The Little Stranger, by Sarah Waters
Another novel to transfer to film. This has been adapted by the director of Room and stars Domhnall Gleeson and Ruth Wilson.
“In a dusty post-war summer in rural Warwickshire, a doctor is called to a patient at Hundreds Hall. Home to the Ayres family for over two centuries, the Georgian house, once grand and handsome, is now in decline. But are the Ayres haunted by something more sinister than a dying way of life?”
Black Klansman: race, hate, and the undercover investigation of a lifetime, by Ron Stallworth
Spike Lee’s latest film is based on the true story of two officers, one black, who infiltrated the Ku Klux Klan in the early 1970s.
“When Ron Stallworth, the first black detective in the history of the Colorado Springs Police Department, comes across a classified ad in the local paper asking for all those interested in joining the Ku Klux Klan to contact a P.O. box, Detective Stallworth does his job and responds with interest, using his real name while posing as a white man. He figures he’ll receive a few brochures in the mail, and learn more about a growing terrorist threat in his community. A few weeks later the office phone rings, and the caller asks Ron a question he thought he’d never have to answer, ‘Would you like to join our cause?’

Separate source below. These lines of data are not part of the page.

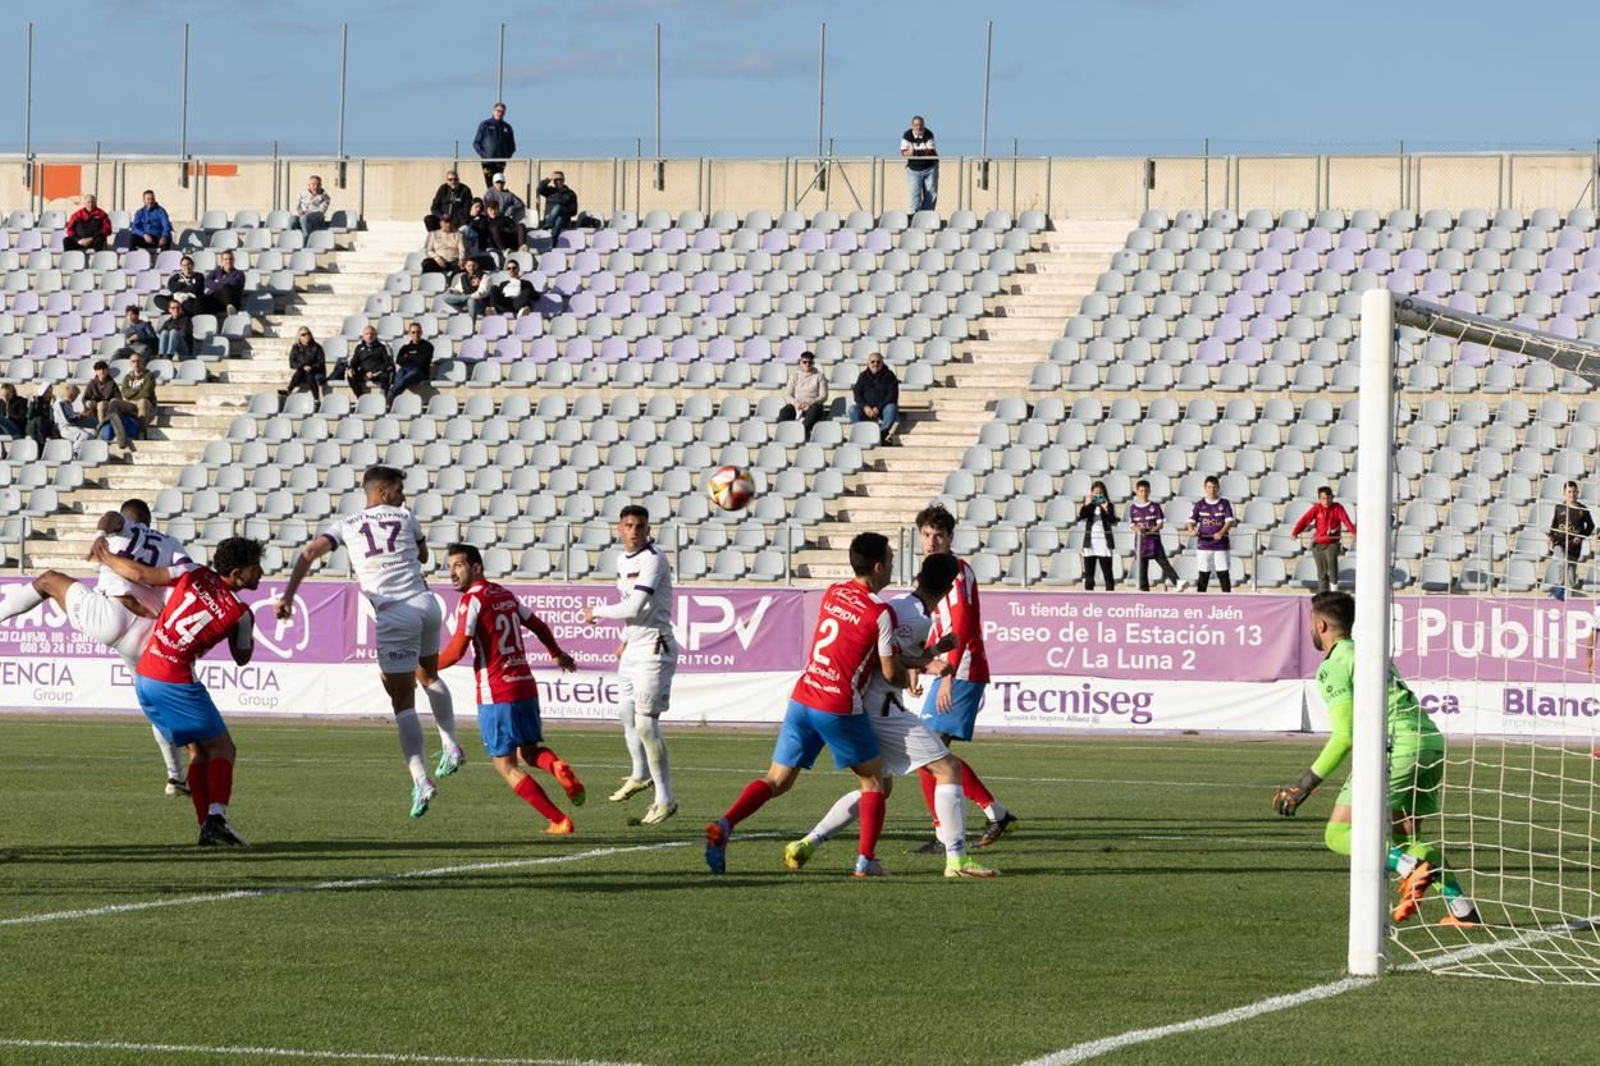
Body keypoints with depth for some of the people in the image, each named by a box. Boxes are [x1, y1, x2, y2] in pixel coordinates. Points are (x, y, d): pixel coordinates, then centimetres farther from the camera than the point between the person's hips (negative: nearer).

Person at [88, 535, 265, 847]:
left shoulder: (195, 574, 4)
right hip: (174, 682, -7)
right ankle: (216, 819, -18)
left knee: (198, 750, 15)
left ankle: (207, 827, 8)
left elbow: (141, 574, 2)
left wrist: (106, 558, 17)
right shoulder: (240, 613, -6)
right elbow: (242, 658, 10)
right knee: (222, 748, 2)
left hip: (144, 677, 7)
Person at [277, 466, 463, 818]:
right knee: (428, 675, 31)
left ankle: (421, 779, -12)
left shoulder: (346, 525, 11)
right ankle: (450, 746, 31)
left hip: (392, 614, -2)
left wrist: (288, 595, -4)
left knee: (403, 700, -2)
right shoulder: (405, 517, 14)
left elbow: (309, 552, -2)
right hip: (424, 602, 2)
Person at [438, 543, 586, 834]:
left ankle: (559, 821, -7)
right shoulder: (505, 595, 14)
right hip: (526, 686, 7)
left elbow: (457, 649, -17)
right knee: (529, 751, 22)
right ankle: (558, 767, -14)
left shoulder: (472, 600, -9)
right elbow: (538, 625, 28)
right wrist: (558, 654, 45)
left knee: (505, 765, 2)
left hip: (496, 693, -7)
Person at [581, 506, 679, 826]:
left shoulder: (653, 559, -17)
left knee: (645, 723, -11)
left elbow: (634, 607, -23)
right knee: (626, 713, 19)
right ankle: (640, 775, 43)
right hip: (632, 650, 9)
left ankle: (665, 799, -4)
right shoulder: (623, 560, 12)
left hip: (654, 649, -9)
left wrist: (596, 612, -10)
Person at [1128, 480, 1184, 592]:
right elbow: (1132, 525, 5)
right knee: (1142, 566, 5)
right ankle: (1144, 589, 11)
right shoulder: (1133, 508, 6)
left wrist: (1151, 530, -19)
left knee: (1164, 562, -13)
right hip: (1141, 540, 2)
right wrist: (1139, 529, -18)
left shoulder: (1155, 506, 2)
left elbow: (1160, 524, -2)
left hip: (1154, 539, -2)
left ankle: (1177, 582, -24)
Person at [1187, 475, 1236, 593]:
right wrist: (1192, 531, -20)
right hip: (1203, 545, 1)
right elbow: (1191, 522, 3)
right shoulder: (1199, 505, 6)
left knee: (1223, 574, -3)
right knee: (1204, 575, 4)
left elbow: (1230, 521, -5)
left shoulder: (1225, 504, 4)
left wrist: (1221, 533, -24)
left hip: (1221, 544, -1)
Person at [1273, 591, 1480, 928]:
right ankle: (1462, 908, 9)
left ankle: (1411, 867, -23)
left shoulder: (1333, 667, 1)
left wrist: (1305, 785, -5)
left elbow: (1345, 736, -8)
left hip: (1397, 746, -8)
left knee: (1339, 834, -3)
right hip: (1432, 741, 8)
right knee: (1407, 836, 22)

“This is 1978, and the KKK is on the rise in the United States. Ron answers the caller’s question that night with a yes, launching what is surely one of the most audacious, and incredible undercover investigations in history.”
Longbourn, by Jo Baker
This was published in 2014, but it was recently chosen as a Radio 4 Extra book read by Sophie Thompson.
“It is wash-day for the housemaids at Longbourn House, and Sarah’s hands are chapped and bleeding. Domestic life below stairs, ruled tenderly and forcefully by Mrs Hill the housekeeper, is about to be disturbed by the arrival of a new footman smelling of the sea, and bearing secrets. For in Georgian England, there is a world the young ladies in the drawing room will never know, a world of poverty, love, and brutal war.”